Stored data entries:
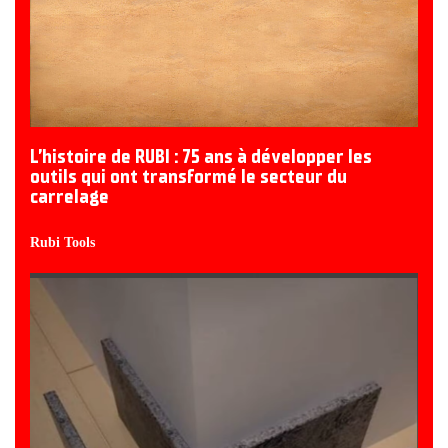
L’histoire de RUBI : 75 ans à développer les
outils qui ont transformé le secteur du
carrelage
Rubi Tools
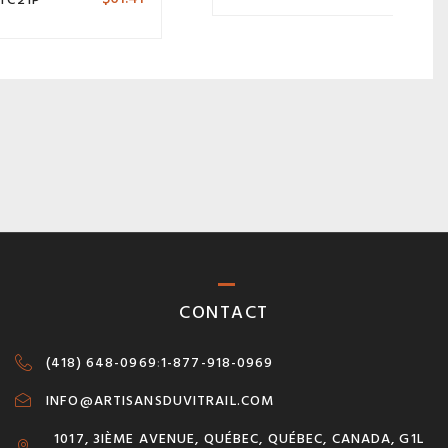
CONTACT
(418) 648-0969
:
1-877-918-0969
INFO@ARTISANSDUVITRAIL.COM
1017, 3IÈME AVENUE, QUÉBEC, QUÉBEC, CANADA, G1L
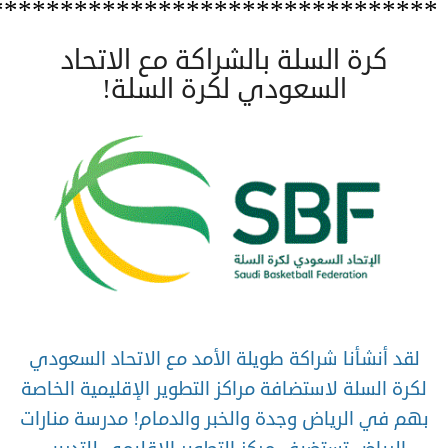
********************************
كرة السلة بالشراكة مع الاتحاد
السعودي لكرة السلة!
لقد أنشأنا شراكة طويلة الأمد مع الاتحاد السعودي
لكرة السلة لاستضافة مراكز التطوير الإقليمية الخاصة
بهم في الرياض وجدة والخبر والدمام! مدرسة منارات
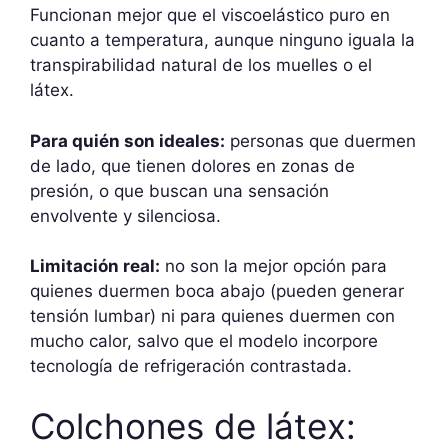
Funcionan mejor que el viscoelástico puro en
cuanto a temperatura, aunque ninguno iguala la
transpirabilidad natural de los muelles o el
látex.
Para quién son ideales:
personas que duermen
de lado, que tienen dolores en zonas de
presión, o que buscan una sensación
envolvente y silenciosa.
Limitación real:
no son la mejor opción para
quienes duermen boca abajo (pueden generar
tensión lumbar) ni para quienes duermen con
mucho calor, salvo que el modelo incorpore
tecnología de refrigeración contrastada.
Colchones de látex:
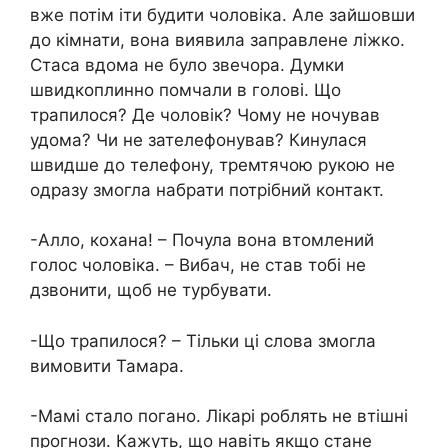
вже потім іти будити чоловіка. Але зайшовши
до кімнати, вона виявила заправлене ліжко.
Стаса вдома не було звечора. Думки
швидкоплинно помчали в голові. Що
трапилося? Де чоловік? Чому не ночував
удома? Чи не зателефонував? Кинулася
швидше до телефону, тремтячою рукою не
одразу змогла набрати потрібний контакт.
-Алло, кохана! – Почула вона втомлений
голос чоловіка. – Вибач, не став тобі не
дзвонити, щоб не турбувати.
-Що трапилося? – Тільки ці слова змогла
вимовити Тамара.
-Мамі стало погано. Лікарі роблять не втішні
прогнози. Кажуть, що навіть якщо стане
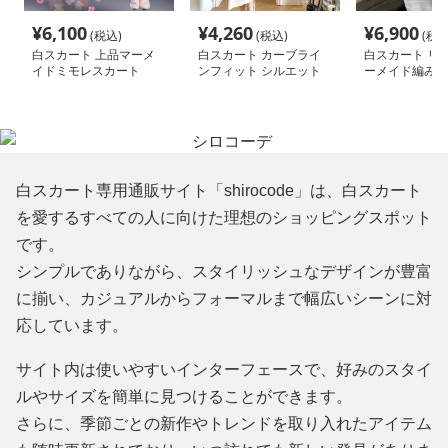
¥
6,100
¥
4,260
¥
6,900
(税込)
(税込)
(税込
白スカート 上品マーメ
白スカート カーブライ
白スカート リ
イドミモレスカート
ンフィット シルエット
ーメイド編みス
スカート
白スカート専用通販サイト「shirocode」は、白スカート
を愛するすべての人に向けた理想のショッピングスポット
です。
シンプルでありながら、スタイリッシュなデザインが豊富
に揃い、カジュアルからフォーマルまで幅広いシーンに対
応しています。
サイト内は使いやすいインターフェースで、好みのスタイ
ルやサイズを簡単に見つけることができます。
さらに、季節ごとの新作やトレンドを取り入れたアイテム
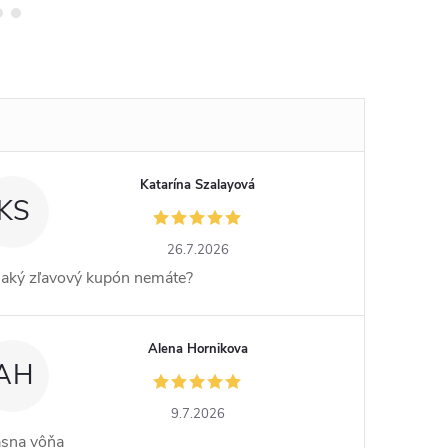
Katarína Szalayová
KS
26.7.2026
jaký zľavový kupón nemáte?
Alena Hornikova
AH
9.7.2026
ásna vôňa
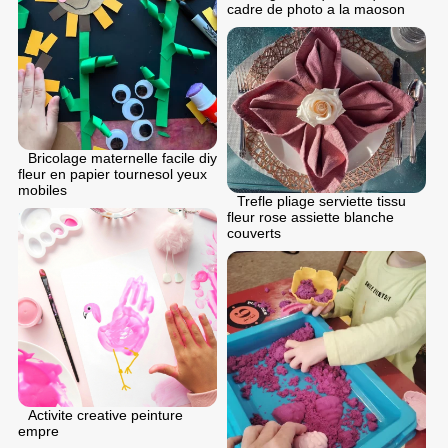
cadre de photo a la maoson
Bricolage maternelle facile diy
fleur en papier tournesol yeux
mobiles
Trefle pliage serviette tissu
fleur rose assiette blanche
couverts
Activite creative peinture
empre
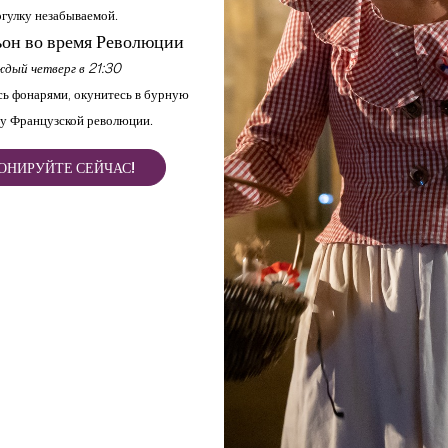
гулку незабываемой.
он во время Революции
дый четверг в 21:30
ь фонарями, окунитесь в бурную
у Французской революции.
ОНИРУЙТЕ СЕЙЧАС!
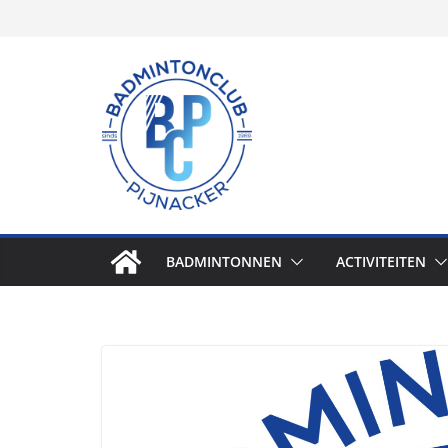
BADMINTONNEN
ACTIVITEITEN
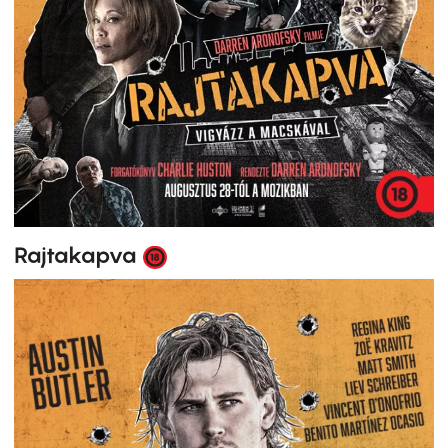
Rajtakapva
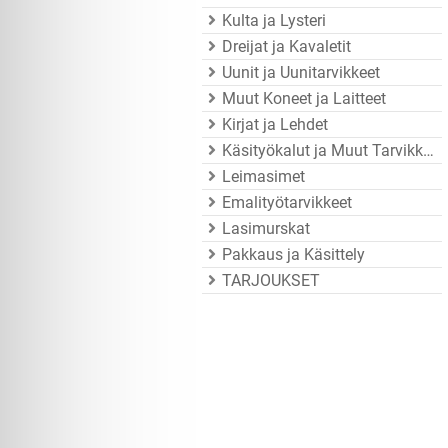
Kulta ja Lysteri
Dreijat ja Kavaletit
Uunit ja Uunitarvikkeet
Muut Koneet ja Laitteet
Kirjat ja Lehdet
Käsityökalut ja Muut Tarvikkeet
Leimasimet
Emalityötarvikkeet
Lasimurskat
Pakkaus ja Käsittely
TARJOUKSET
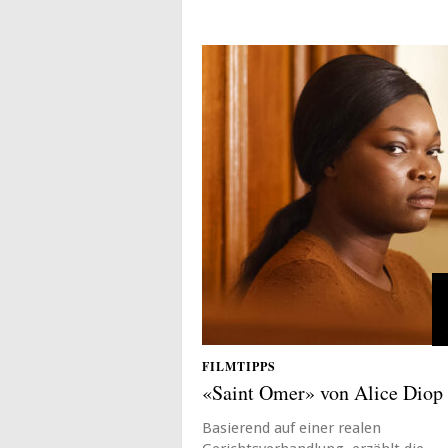
FILMTIPPS
«Saint Omer» von Alice Diop
Basierend auf einer realen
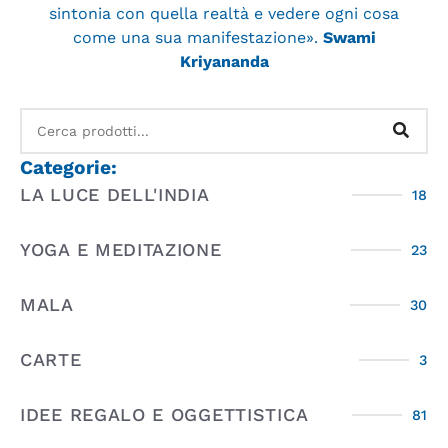
sintonia con quella realtà e vedere ogni cosa
come una sua manifestazione».
Swami
Kriyananda
Categorie:
LA LUCE DELL'INDIA
18
YOGA E MEDITAZIONE
23
MALA
30
CARTE
3
IDEE REGALO E OGGETTISTICA
81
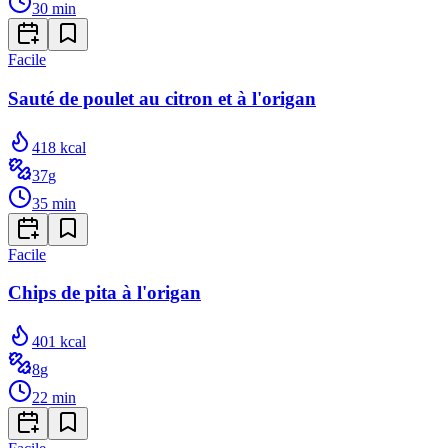
30
min
Facile
Sauté de poulet au citron et à l'origan
418
kcal
37
g
35
min
Facile
Chips de pita à l'origan
401
kcal
8
g
22
min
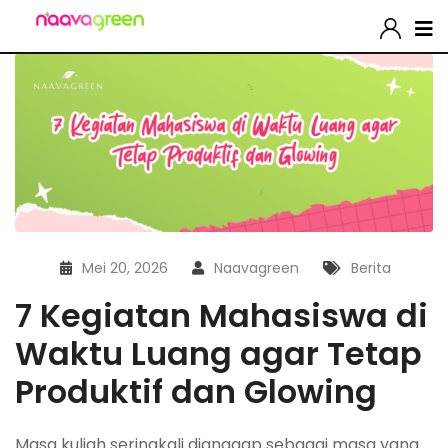
Mei 20, 2026
Naavagreen
Berita
7 Kegiatan Mahasiswa di
Waktu Luang agar Tetap
Produktif dan Glowing
Masa kuliah seringkali dianggap sebagai masa yang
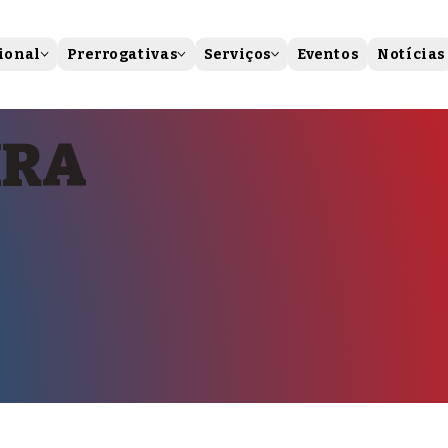
ional
Prerrogativas
Serviços
Eventos
Notícias
IRA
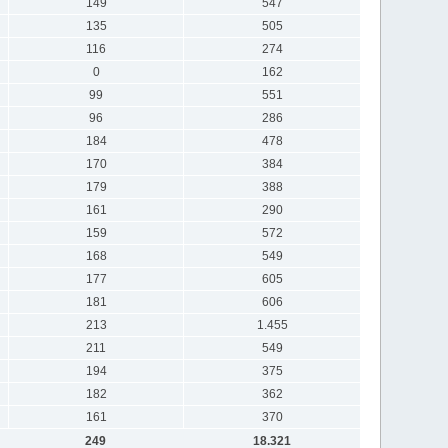
149
547
135
505
116
274
0
162
99
551
96
286
184
478
170
384
179
388
161
290
159
572
168
549
177
605
181
606
213
1.455
211
549
194
375
182
362
161
370
249
18.321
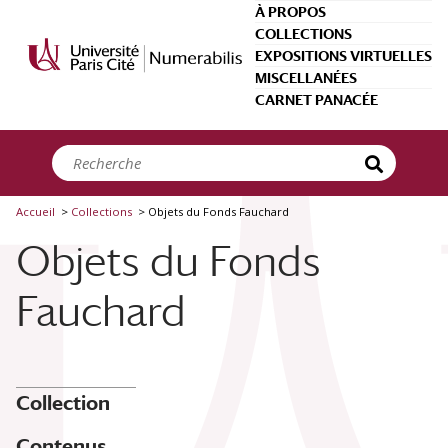
Panneau de gestion des cookies
À PROPOS
COLLECTIONS
EXPOSITIONS VIRTUELLES
MISCELLANÉES
Types de ressource
CARNET PANACÉE
Objet physique
(317)
Image
(1)
Créateurs
Charrière
(9)
Accueil
>
Collections
>
Objets du Fonds Fauchard
White S. S.
(7)
Gysi
(6)
Objets du Fonds
Blanc
(4)
Ash & Son
(3)
Beauregard
(2)
Fauchard
Luer
(2)
Voir plus
Date
Collection
Entre
et
Contenus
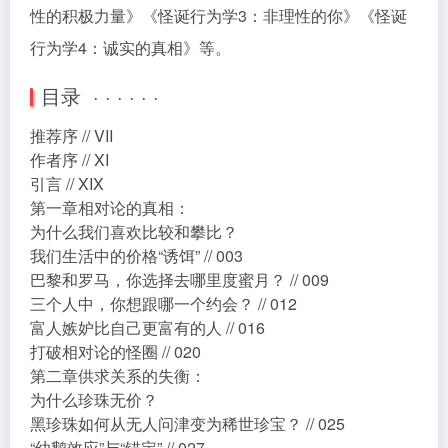
性的积极力量》《怪诞行为学3：非理性的你》《怪诞
行为学4：诚实的真相》等。
目录 · · · · · ·
推荐序 // VII
作者序 // XI
引言 // XIX
第一章相对论的真相：
为什么我们喜欢比较和攀比？
我们生活中的价格“诱饵” // 003
巴黎和罗马，你选择去哪里度蜜月？ // 009
三个人中，你想跟哪一个约会？ // 012
富人嫉妒比自己更富有的人 // 016
打破相对论的怪圈 // 020
第二章供求关系的失衡：
为什么珍珠无价？
黑珍珠如何从无人问津变为稀世珍宝？ // 025
“幼鹅效应”与“锚定” // 027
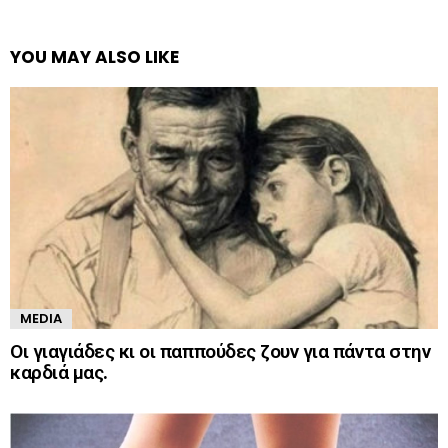
YOU MAY ALSO LIKE
MEDIA
Οι γιαγιάδες κι οι παππούδες ζουν για πάντα στην
καρδιά μας.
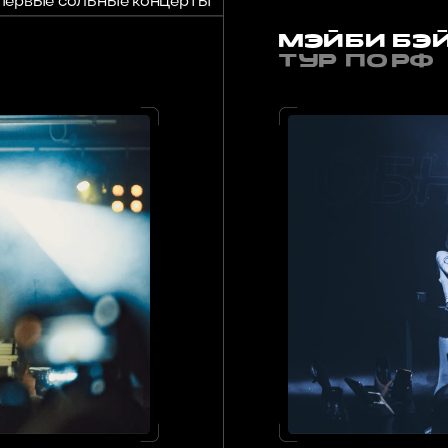
Обсудить мой концерт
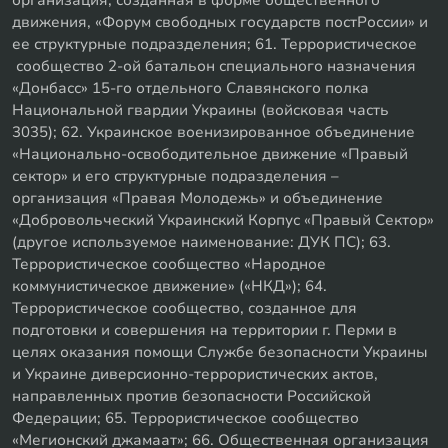
движения, «Форум свободных государств постРоссии» и
ее структурные подразделения; 61. Террористическое
сообщество 2-ой батальон специального назначения
«Донбасс» 15-го отдельного Славянского полка
Национальной гвардии Украины (войсковая часть
3035); 62. Украинское военизированное объединение
«Национально-освободительное движение «Правый
сектор» и его структурные подразделения –
организация «Правая Молодежь» и объединение
«Добровольческий Украинский Корпус «Правый Сектор»
(другое используемое наименование: ДУК ПС); 63.
Террористическое сообщество «Народное
коммунистическое движение» («НКД»); 64.
Террористическое сообщество, созданное для
подготовки и совершения на территории г. Перми в
целях оказания помощи Службе безопасности Украины
и Украине диверсионно-террористических актов,
направленных против безопасности Российской
Федерации; 65. Террористическое сообщество
«Мегионский джамаат»; 66. Общественная организация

DIRECTIONS FOR THIS TASK
Lay out the lines from the one containing "YOU MAY ALSO LIKE" through the one containing "Обсудить мой концерт", both included, as a numbered list without blank lines. Leave the pictures out.

WRITTEN SOLUTION
1. YOU MAY ALSO LIKE
2. MEDIA
3. Οι γιαγιάδες κι οι παππούδες ζουν για πάντα στην
4. καρδιά μας.
5. Обсудить мой концерт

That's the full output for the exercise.